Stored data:
• • • •

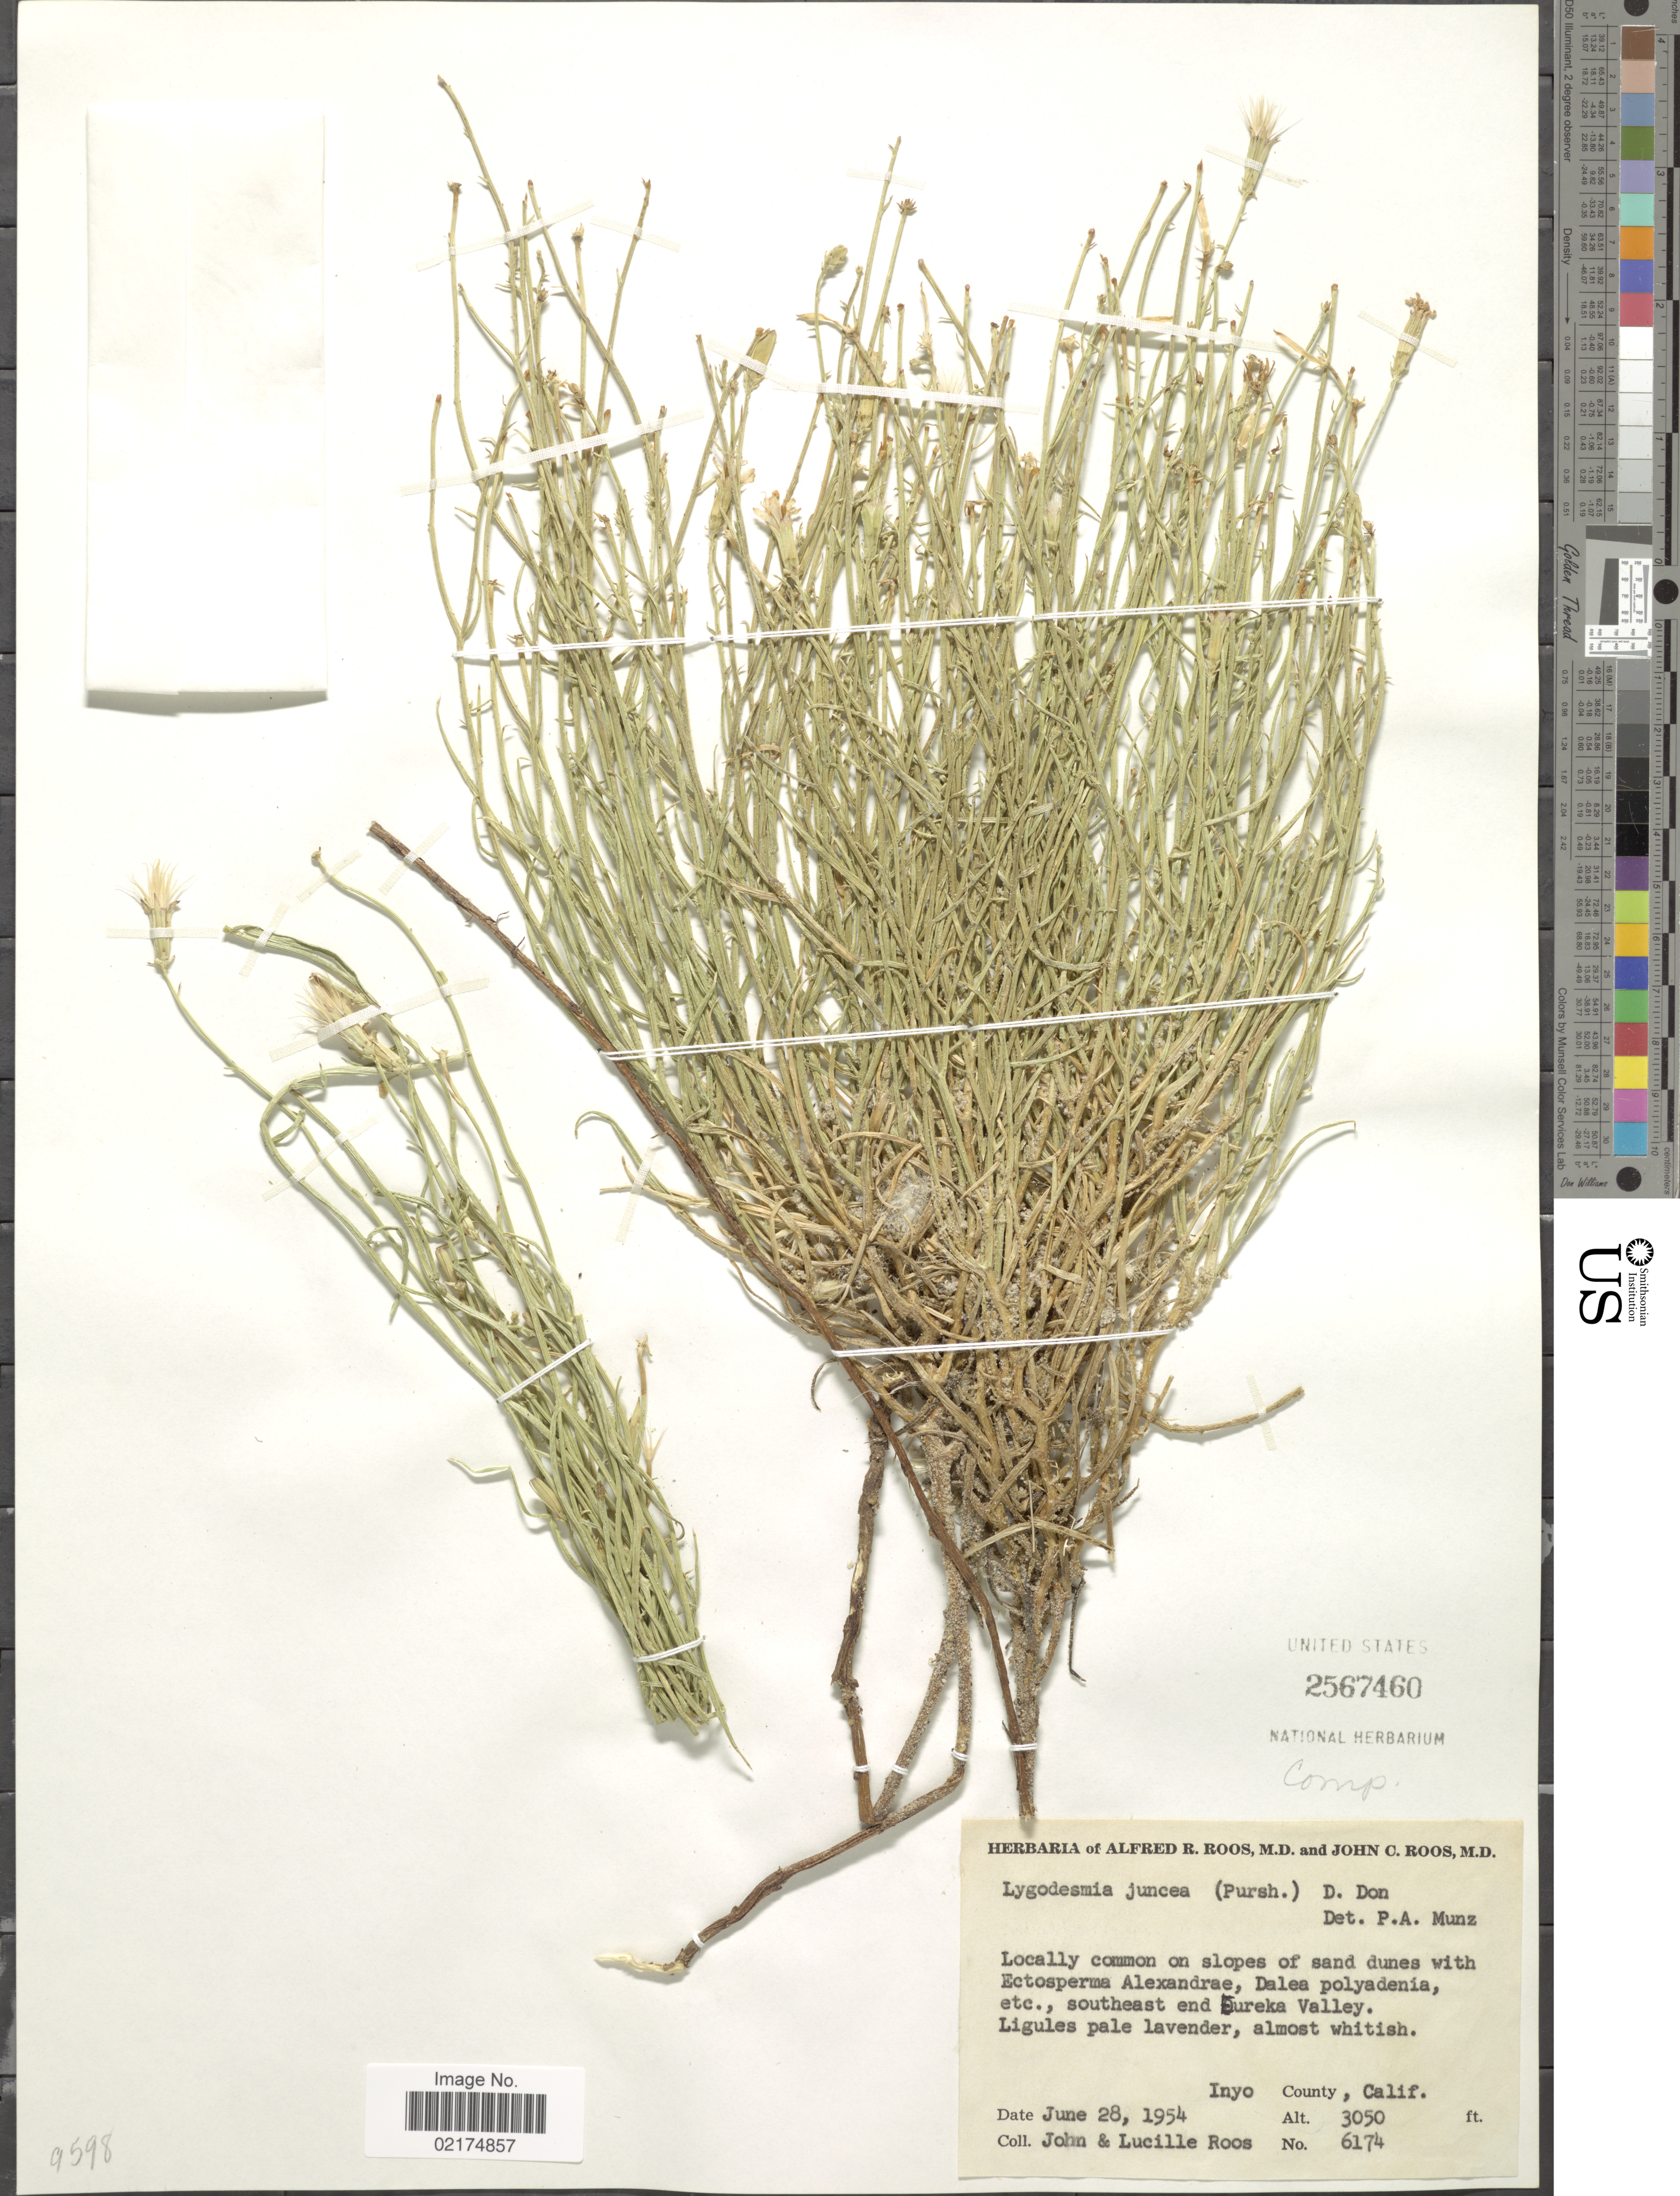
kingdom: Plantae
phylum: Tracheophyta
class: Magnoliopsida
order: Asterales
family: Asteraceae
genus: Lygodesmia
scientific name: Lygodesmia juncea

• • • •

Give the records above as a Markdown table with a Row column for the row number and a Line column for the line. Leave out blank lines and the pictures.

| Row | Line |
|---|---|
| 1 | kingdom: Plantae |
| 2 | phylum: Tracheophyta |
| 3 | class: Magnoliopsida |
| 4 | order: Asterales |
| 5 | family: Asteraceae |
| 6 | genus: Lygodesmia |
| 7 | scientific name: Lygodesmia juncea |